The Honest Spy by Andreas Kollen

"...he recalled for the first time in years the words his father had told him to take with him on his life's journey: Do what is right and have no fear."
                     -Fritz Kolbe, from the novel

Over the years I have read numerous historical fictions set during World War II. I have learned from all and have been entertained, intrigued and/or horrified at times by some. The Honest Spy, a story of an anti-Nazi German diplomat, was no different. It was based on the biography of an actual hero, A Spy at the Heart of the Third Reich, The Extraordinary Story of Fritz Kolbe, America's Most Important Spy in World War II by Lucas Delattre, 2005.

The plot advances as Fritz Kolbe, a few years after the war, relates his story to journalists Martin Wegner and Veronika Hugel, who are interviewing him.
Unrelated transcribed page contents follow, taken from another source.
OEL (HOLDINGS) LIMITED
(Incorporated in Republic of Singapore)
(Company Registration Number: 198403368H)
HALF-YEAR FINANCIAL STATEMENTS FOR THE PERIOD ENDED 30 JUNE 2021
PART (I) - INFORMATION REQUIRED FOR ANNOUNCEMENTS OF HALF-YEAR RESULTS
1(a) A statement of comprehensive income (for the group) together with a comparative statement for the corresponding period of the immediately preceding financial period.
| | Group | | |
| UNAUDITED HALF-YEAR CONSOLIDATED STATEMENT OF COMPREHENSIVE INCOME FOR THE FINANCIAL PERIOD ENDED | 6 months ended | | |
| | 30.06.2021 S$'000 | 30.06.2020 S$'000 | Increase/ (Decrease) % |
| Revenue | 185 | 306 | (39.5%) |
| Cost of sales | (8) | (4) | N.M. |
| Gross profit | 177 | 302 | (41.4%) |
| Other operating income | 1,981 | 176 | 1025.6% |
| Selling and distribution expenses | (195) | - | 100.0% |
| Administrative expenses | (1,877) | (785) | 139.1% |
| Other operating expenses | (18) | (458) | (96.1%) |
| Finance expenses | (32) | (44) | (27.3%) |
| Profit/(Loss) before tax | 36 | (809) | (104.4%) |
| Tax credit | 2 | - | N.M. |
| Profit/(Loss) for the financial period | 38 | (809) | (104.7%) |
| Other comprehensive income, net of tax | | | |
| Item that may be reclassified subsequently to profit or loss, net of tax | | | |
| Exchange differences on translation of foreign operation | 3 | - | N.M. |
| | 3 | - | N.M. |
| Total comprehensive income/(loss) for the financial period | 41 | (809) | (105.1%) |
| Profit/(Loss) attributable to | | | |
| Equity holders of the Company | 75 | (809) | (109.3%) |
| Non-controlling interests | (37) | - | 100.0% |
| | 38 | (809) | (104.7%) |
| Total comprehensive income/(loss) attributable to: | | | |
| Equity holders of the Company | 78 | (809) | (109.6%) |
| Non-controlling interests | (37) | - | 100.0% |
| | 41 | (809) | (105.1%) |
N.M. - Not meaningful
Their queries are interspersed with Kolbe's longer narratives. I am rating the book a "3" because these transitions were not always smooth or even very clear.
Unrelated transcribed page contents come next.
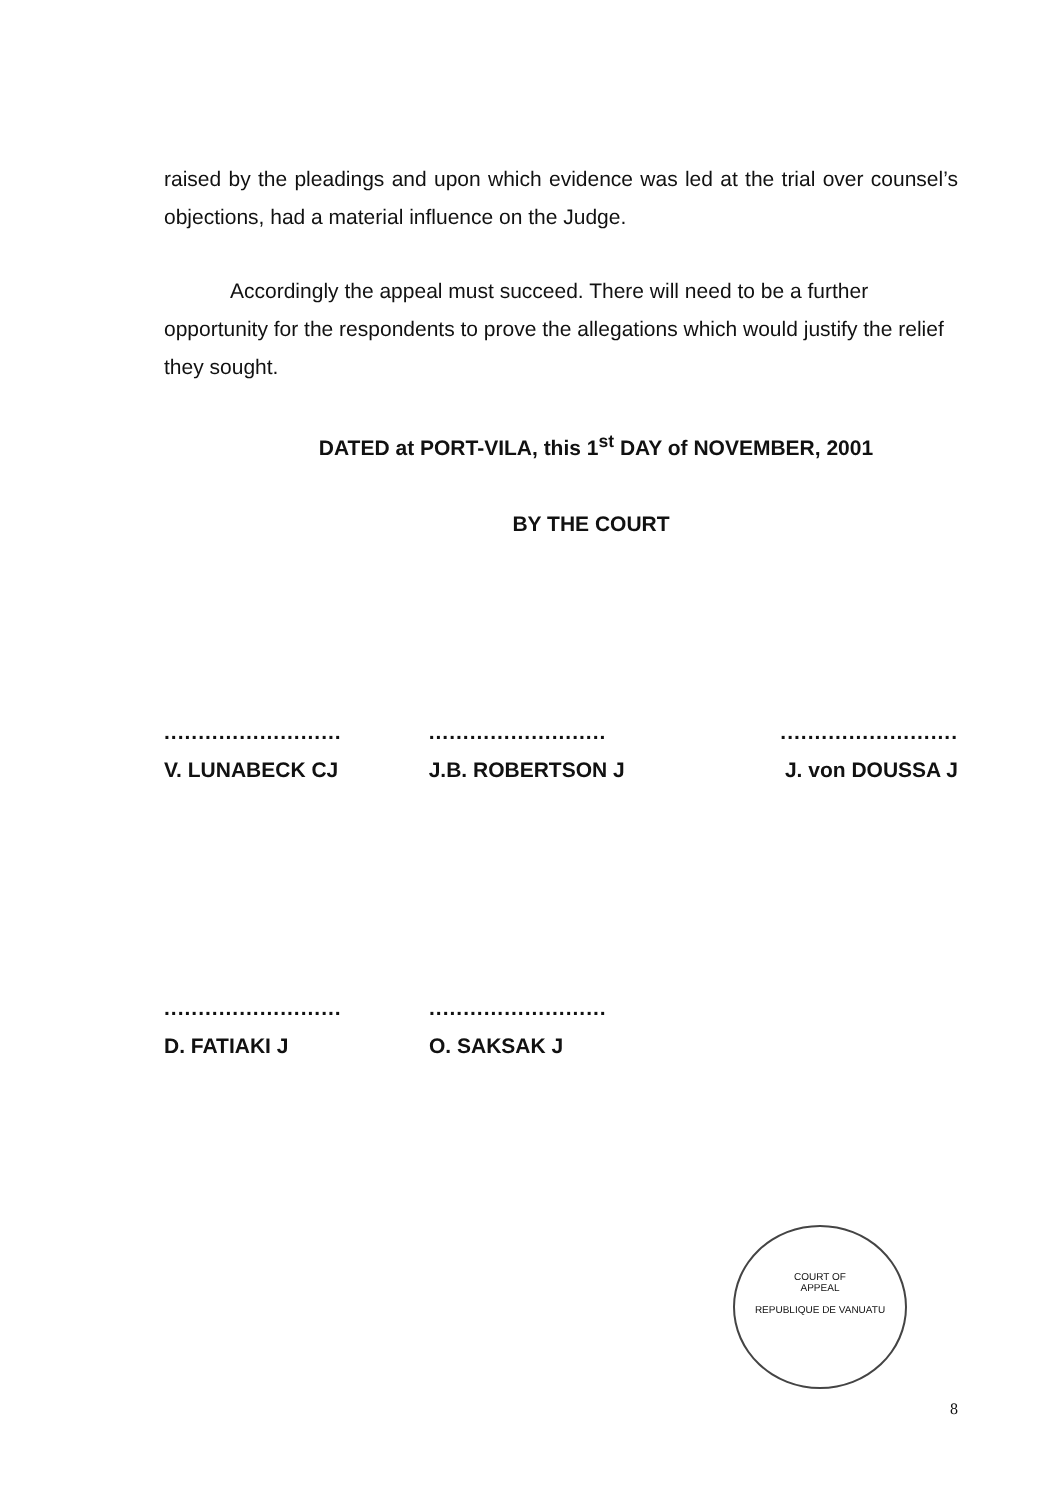raised by the pleadings and upon which evidence was led at the trial over counsel’s objections, had a material influence on the Judge.
Accordingly the appeal must succeed. There will need to be a further opportunity for the respondents to prove the allegations which would justify the relief they sought.
DATED at PORT-VILA, this 1<sup>st</sup> DAY of NOVEMBER, 2001
BY THE COURT
..........................
V. LUNABECK CJ
..........................
J.B. ROBERTSON J
..........................
J. von DOUSSA J
..........................
D. FATIAKI J
..........................
O. SAKSAK J
COURT OF
APPEAL
REPUBLIQUE DE VANUATU
8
In 1939, widower Fritz Kolbe is working in the German foreign ministry in Cape Town, South Africa, when he is ordered back to Berlin. Already fearing what is happening in Germany, he sadly leaves his 14-year-old daughter behind for her own safety. His hatred of Hitler and Nazism leads him into a dangerous double life, a trusted underling of Joachim von Ribbentrop in the Berlin Foreign Office who smuggles secret documents to Allen Dulles of the American Office of Strategic Services (O.S.S.) in Bern, Switzerland. When Fritz becomes romantically involved with Marlene Wiese, a surgeon's assistant at Charite' Hospital, the risk increases as he tries to both share his work with her and keep her safe. At one point, Fritz says, "There is a price to pay for doing what's right." (Note the beginning quote.) You will have to read the book to know "the price" he paid.
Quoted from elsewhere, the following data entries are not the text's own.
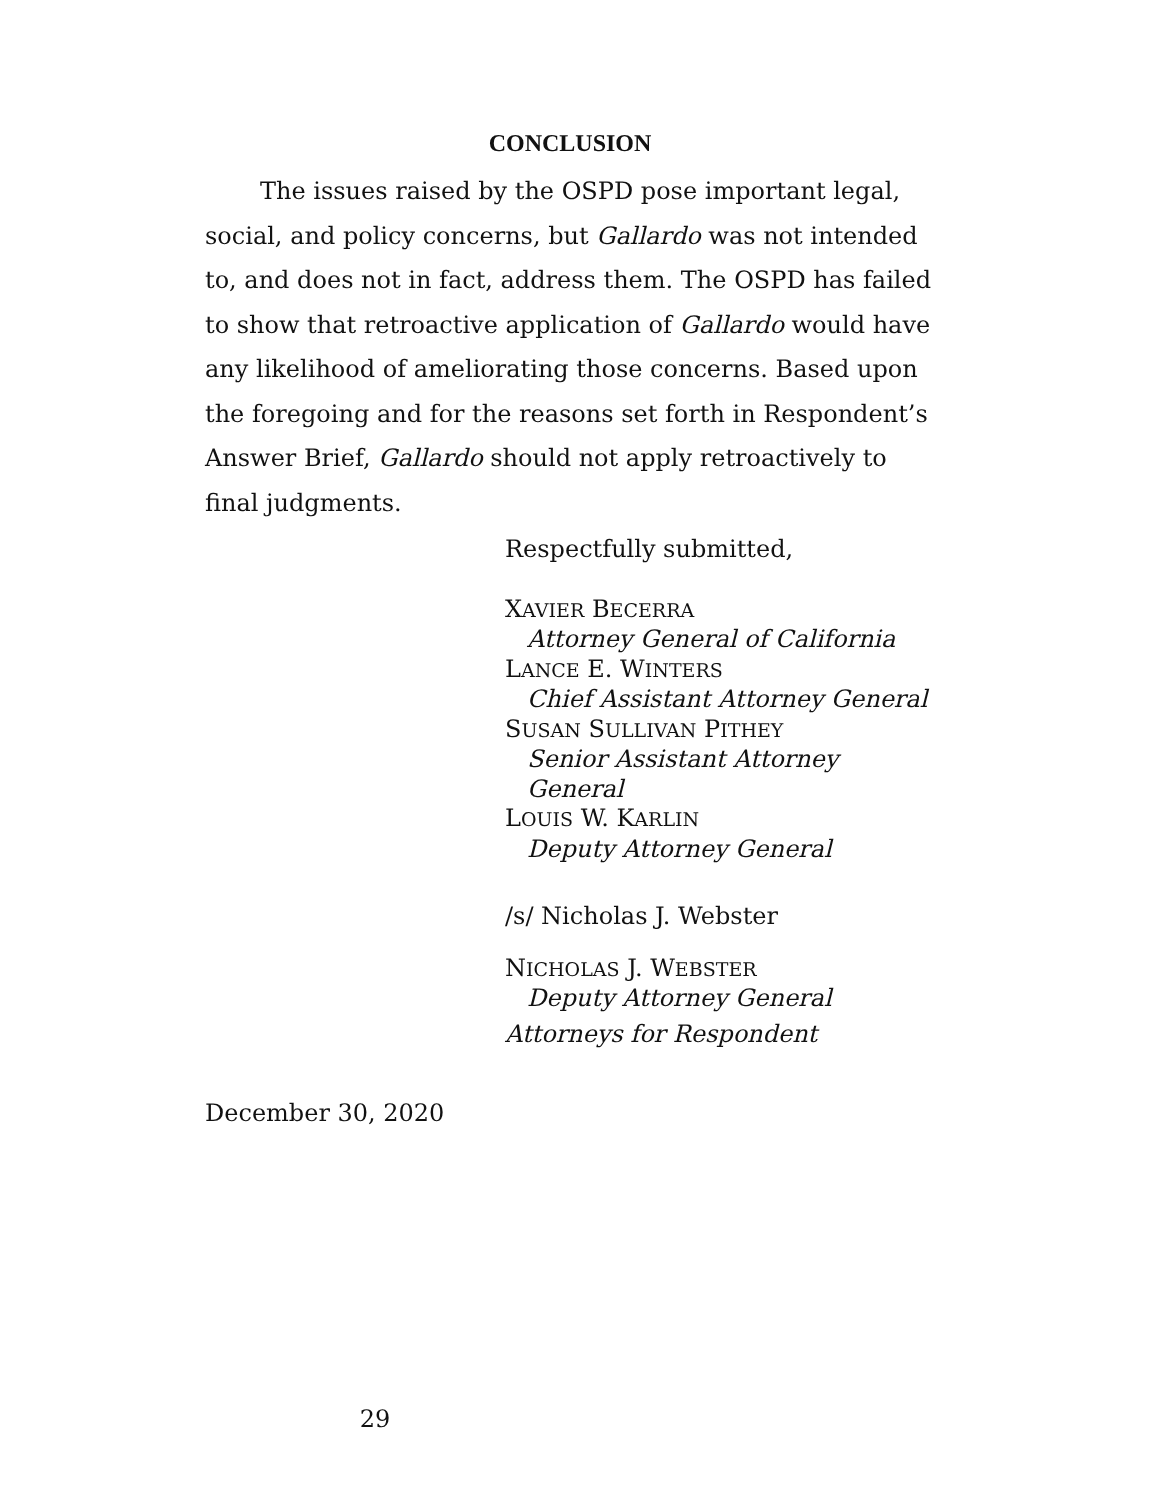CONCLUSION
The issues raised by the OSPD pose important legal, social, and policy concerns, but Gallardo was not intended to, and does not in fact, address them. The OSPD has failed to show that retroactive application of Gallardo would have any likelihood of ameliorating those concerns. Based upon the foregoing and for the reasons set forth in Respondent’s Answer Brief, Gallardo should not apply retroactively to final judgments.
Respectfully submitted,
XAVIER BECERRA
Attorney General of California
LANCE E. WINTERS
Chief Assistant Attorney General
SUSAN SULLIVAN PITHEY
Senior Assistant Attorney General
LOUIS W. KARLIN
Deputy Attorney General
/s/ Nicholas J. Webster
NICHOLAS J. WEBSTER
Deputy Attorney General
Attorneys for Respondent
December 30, 2020
29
You might guess the story is intense and suspenseful but graphic description of violence is kept to a minimum. There is even a bit of humor here and there, for example Fritz remembers his father told him "as soon as someone abuses his position, even for a second, imagine him in pink underwear...whether a king, a general or anyone else: pink underwear." (I am borrowing this as my new look for President Trump!)